Yapılacak iş => Bahar Şenliği yazısında "Görsel: Ankete katılan" ile "devam etmek isterim." arasındaki bölümü, iki uçtaki sözler de dahil olmak üzere, hiçbir değişiklik yapmadan yazıya geçirin.

Okunacak metin =>
********

Zeyrek’in yazısıyla birlikte Twitter dalgası hız kesmeden sürdü. 16 Nisan Salı günü son yıllarda görülmemiş bir kalabalık rektörlüğün önünde buluştu. Böyle bir fırsatı kaçırmamak adına vermekte olduğum bir ders kapsamında sahaya çıktık ve tesadüfi olarak seçilen 250 öğrenciyle beş soruluk kısa bir anket gerçekleştirdik. Gördüğümüz protesto katılımı konusunda fakülteler arasında (sahip oldukları öğrenci sayısına oranla düşünülürse) dengeli bir dağılım olduğu ve katılımcılarının yarıya yakınının 2017 ve 2018 yılı girişli olduklarıydı. Neredeyse beşte biri ise, bu veriyi doğrular bir şekilde, daha önce Şenliğe katılmamıştı. Katılımcıların “Bahar Şenliği denince aklınıza gelen üç kelime” ve “Neden buradasınız?” soruları verdikleri cevaplar ise Şenliğin ODTÜ öğrencileri açısından nasıl bir anlamsal çerçeveye işaret ettiğinin kaba bir haritasını betimliyordu. Günün sonunda ise ertesine güne bir toplantı alındı ve 17 Nisan’da yapılan görüşmelerde UGT’nin en önemli talebi olan Devrim Stadyumu’na sahne kurulmasını konusunda uzlaşmaya varıldı. Ne tesadüftür ki aynı saatlerde İstanbul da mazbatasına kavuştu ve “Martın Sonu Bahar!” sloganı hem şenlik hem de 31 Mart Yerel Seçimleri için bir kez daha birlikte anıldı.

Görsel: Ankete katılan 250 öğrencinin “Neden buradasınız?” sorusuna verdiği cevapların oluşturduğu 1960 kelimelik ifadelerinin kelime bulutu.

Bizim büyük sancımız Bahar Şenliği’yle ilgili son vakamız özetle olarak böyle gelişti. Bu konuda bir yazı yazmam istendiğinde açıkçası söze nasıl başlamalı konusunda pek emin değildim. O nedenle en güvenli yerden, yaşananların kısa bir çerçevesini not ederek başlamayı tercih ettim. Yine güvenli bir güzergâh olarak kendi tarihçemden devam etmek isterim.

********

Sağlanan veriler =>
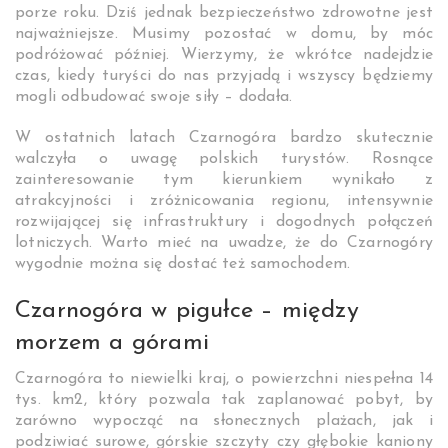
porze roku. Dziś jednak bezpieczeństwo zdrowotne jest
najważniejsze. Musimy pozostać w domu, by móc
podróżować później. Wierzymy, że wkrótce nadejdzie
czas, kiedy turyści do nas przyjadą i wszyscy będziemy
mogli odbudować swoje siły – dodała.
W ostatnich latach Czarnogóra bardzo skutecznie
walczyła o uwagę polskich turystów. Rosnące
zainteresowanie tym kierunkiem wynikało z
atrakcyjności i zróżnicowania regionu, intensywnie
rozwijającej się infrastruktury i dogodnych połączeń
lotniczych. Warto mieć na uwadze, że do Czarnogóry
wygodnie można się dostać też samochodem.
Czarnogóra w pigułce – między
morzem a górami
Czarnogóra to niewielki kraj, o powierzchni niespełna 14
tys. km2, który pozwala tak zaplanować pobyt, by
zarówno wypocząć na słonecznych plażach, jak i
podziwiać surowe, górskie szczyty czy głębokie kaniony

********

Görevin yanıtı =>
Görsel: Ankete katılan 250 öğrencinin “Neden buradasınız?” sorusuna verdiği cevapların oluşturduğu 1960 kelimelik ifadelerinin kelime bulutu.

Bizim büyük sancımız Bahar Şenliği’yle ilgili son vakamız özetle olarak böyle gelişti. Bu konuda bir yazı yazmam istendiğinde açıkçası söze nasıl başlamalı konusunda pek emin değildim. O nedenle en güvenli yerden, yaşananların kısa bir çerçevesini not ederek başlamayı tercih ettim. Yine güvenli bir güzergâh olarak kendi tarihçemden devam etmek isterim.